■ **Extracted text**:
Section : NATURAL SCIENCE
Issue Date : 6 / 1991  2,682 Words
Author : Joseph M. Lubin
Joseph M. Lubin is a free-lance writer based in California and the former science editor for Voice of America.

       Facetiously, Daniel Botkin speaks of looking to nature for global renewal in the midst of environmental disasters as reminiscent of how his in-laws in New Hampshire once put up strawberry preserves for the winter. "We talk," he says, "as if nature were something we could bottle, put on the shelf, and take down occasionally to savor and admire. Indeed, this is the way that many nature preserves have been managed in the twentieth century."

■ **Work task A**:
In the article about Daniel Botkin's view of nature, where did Botkin's in-laws put up strawberry preserves for the winter?
■ **Work task B**:
Carry on the article about Daniel Botkin's view of nature, picking up after its final sentence.

■ **Study material**:

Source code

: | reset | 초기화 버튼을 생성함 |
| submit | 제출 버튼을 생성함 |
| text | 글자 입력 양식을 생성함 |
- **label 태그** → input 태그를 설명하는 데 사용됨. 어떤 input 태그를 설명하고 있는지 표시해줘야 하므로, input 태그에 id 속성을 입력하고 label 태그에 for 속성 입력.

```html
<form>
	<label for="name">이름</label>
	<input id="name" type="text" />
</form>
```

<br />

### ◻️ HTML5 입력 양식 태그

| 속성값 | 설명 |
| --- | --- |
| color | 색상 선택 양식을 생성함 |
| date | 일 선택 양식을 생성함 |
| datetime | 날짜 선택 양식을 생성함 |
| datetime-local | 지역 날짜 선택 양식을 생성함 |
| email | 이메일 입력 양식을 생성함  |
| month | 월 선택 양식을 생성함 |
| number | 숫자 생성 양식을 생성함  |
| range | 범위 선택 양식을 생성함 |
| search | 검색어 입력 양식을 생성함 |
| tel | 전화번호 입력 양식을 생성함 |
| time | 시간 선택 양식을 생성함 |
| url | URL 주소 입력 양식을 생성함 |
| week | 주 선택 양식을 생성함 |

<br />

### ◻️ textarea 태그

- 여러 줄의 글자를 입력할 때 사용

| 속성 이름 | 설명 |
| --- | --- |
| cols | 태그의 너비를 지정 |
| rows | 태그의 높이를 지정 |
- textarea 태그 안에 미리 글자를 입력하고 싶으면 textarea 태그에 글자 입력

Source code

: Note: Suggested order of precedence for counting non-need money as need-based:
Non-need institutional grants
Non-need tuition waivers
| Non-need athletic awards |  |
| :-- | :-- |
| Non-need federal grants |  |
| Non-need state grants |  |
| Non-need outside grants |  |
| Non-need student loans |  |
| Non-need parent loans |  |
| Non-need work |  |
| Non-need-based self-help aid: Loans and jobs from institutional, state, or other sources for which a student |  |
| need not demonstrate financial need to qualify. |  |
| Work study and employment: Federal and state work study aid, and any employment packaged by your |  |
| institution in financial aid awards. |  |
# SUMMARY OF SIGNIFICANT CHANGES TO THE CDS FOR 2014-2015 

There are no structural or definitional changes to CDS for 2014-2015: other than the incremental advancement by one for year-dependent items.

■ **Written answer A**:
New Hampshire

■ **Written answer B**:
        In making the analogy, Botkin, professor of biology and environmental studies at the University of California, Santa Barbara, is not simply referring to the forests of New England. His interests go far beyond environmental problems in the United States and are global in scope. He has studied elephants in Africa, moose in Michigan, and forests in New England, the Midwest, and Alaska; he has written a history of the hunting of the Pacific bowhead whale. His analysis of Great Lakes forests under global warming won the first prize of $50,000 in this year's George and Cynthia Mitchell Prize for Sustainable Development. George Mitchell heads one of America's largest independent energy companies and has a long-time interest in issues related to global growth.
       
        Fascinated with physics, literature, and writing as a young man, Botkin finally focused on biology and ecology; the great outdoors became his real milieu of interest. But it is physics, he says, that provided the rigorous discipline that enabled him to come to grips with the data from his investigations. And the computer is the tool that permitted him to assemble the picture of nature and develop the insights that are challenging ecology today.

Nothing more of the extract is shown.